The Bethlehem Digital History Project
Created and maintained by Julia Maserjian and James Talarico, Reeves Library, Moravian College and Theological Seminary, 2000-2008

The Bethlehem Digital History Project (BDHP) was developed through the cooperation of historical, archive and library institutions from the Bethlehem, PA area, an endowment by the NEH, and more. It was developed under Project Managers Julia Maynard Maserjian, and her successor James Talarico. About six years in production, the site was completed in 2005.

Mostly a selected archive of materials from the early years of Bethlehem's history, the site primarily contains artwork, maps and documents. The images of artwork (including architectural sketches, paintings, drawings/engravings and needlework) enlarge to a reasonable size, though not large enough to identify techniques used in the needlework samples. The maps are a nice feature, but less than half of the ten maps have the helpful "interactive zoom" capability, making those that do not have it virtually unusable for anything other than getting a general idea of the area. Not counting individual entries for births and deaths separately, it appears that there are perhaps 75 document-type items available, though some are fairly lengthy. Documents have an English translation (most are originally written in German) and most include a moderately-sized image of the original as well as a transcription of the German. The "Scholar's Corner" contains five document sections which have images of documents, but neither a transcription nor a translation.

Though the interface is fairly easy to understand and use, the information structure is not intuitive. For instance, it is bothersome that some art pages link to information (such as a description of a church's consecration) which might be useful to users who are not interested in viewing art, yet there seems to be no way to find or access these pages without going through the Art section; even the Site Index does not list them.
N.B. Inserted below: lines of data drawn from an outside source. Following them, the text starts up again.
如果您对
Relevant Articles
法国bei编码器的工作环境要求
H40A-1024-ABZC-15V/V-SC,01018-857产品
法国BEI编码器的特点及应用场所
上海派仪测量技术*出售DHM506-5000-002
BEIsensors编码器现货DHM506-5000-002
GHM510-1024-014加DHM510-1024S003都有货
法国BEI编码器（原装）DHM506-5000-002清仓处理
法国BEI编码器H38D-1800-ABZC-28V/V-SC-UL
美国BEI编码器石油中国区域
Additionally, there are architectural photographs available under the Education section, and modern photographs of artifacts under the Music section, but neither of these are clearly labeled for a user who arrived looking for images. Further, the Art and - especially - the Music and Land (i.e. maps) sections have comparatively little information about the images contained in them. Finally, it appears that perhaps the archive may have at one time been planned to be more extensive than it ended up; for instance, under the "Bills of Sale & Manumissions" category, the user finds documents for only one bill of sale, and one manumission.
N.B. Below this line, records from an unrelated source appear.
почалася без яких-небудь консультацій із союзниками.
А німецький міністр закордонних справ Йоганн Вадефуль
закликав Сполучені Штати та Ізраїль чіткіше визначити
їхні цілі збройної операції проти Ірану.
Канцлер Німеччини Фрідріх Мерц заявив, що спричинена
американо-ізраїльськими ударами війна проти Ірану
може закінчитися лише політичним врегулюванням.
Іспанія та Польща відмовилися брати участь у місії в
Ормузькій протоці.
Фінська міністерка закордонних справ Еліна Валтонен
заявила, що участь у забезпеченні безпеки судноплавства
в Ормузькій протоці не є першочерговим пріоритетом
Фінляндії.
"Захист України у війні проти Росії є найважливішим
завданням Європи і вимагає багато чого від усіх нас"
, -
There are a few additional resources. A simple yet helpful search feature can find a word or phrase from anywhere in the site, including transcriptions or translations of documents. Secondary information on the site is limited and seems somewhat happenstance: there is only one major piece of writing that seems designed to orient the user to the site, the period it explores and the information it contains; yet (obscurely) there are abstracts of conference papers for three recent Moravian Music Conferences. The Teaching Materials section, unfortunately, links to outside resources which have no direct relationship with any of the information on the site. The Links section points the user to a number of other sites, more or less closely related to early Bethlehem studies, which may be helpful. Beyond the search feature, perhaps the most useful of the resources is a glossary of unfamiliar terms.
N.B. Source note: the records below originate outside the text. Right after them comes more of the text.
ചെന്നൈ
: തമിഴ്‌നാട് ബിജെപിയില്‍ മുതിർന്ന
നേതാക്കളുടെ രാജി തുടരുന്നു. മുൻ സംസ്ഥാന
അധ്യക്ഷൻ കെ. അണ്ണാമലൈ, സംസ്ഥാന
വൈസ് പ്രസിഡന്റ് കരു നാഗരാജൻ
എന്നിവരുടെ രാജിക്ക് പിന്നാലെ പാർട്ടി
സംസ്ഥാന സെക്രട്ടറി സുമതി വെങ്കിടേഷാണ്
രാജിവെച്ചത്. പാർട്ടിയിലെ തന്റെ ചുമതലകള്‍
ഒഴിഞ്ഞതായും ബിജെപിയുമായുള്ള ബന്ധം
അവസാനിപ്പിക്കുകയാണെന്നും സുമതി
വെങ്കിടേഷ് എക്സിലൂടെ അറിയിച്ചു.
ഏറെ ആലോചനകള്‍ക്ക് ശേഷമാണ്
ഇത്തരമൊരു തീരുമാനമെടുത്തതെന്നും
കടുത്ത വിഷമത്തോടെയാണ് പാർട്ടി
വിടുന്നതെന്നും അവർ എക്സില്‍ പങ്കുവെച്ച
In summary, then, this site would be a strong beginning to a digital history project, but seems very skeletal for a final product. The lack of secondary work - indeed, the lack even of really identifying and contextualizing the documents - is a problem. To stand out, the site would also need a more obvious organizing principle or argument. Nevertheless, even in this form the site would certainly be of use to someone interested in examining the documents and images themselves, which is clearly the focus of the site.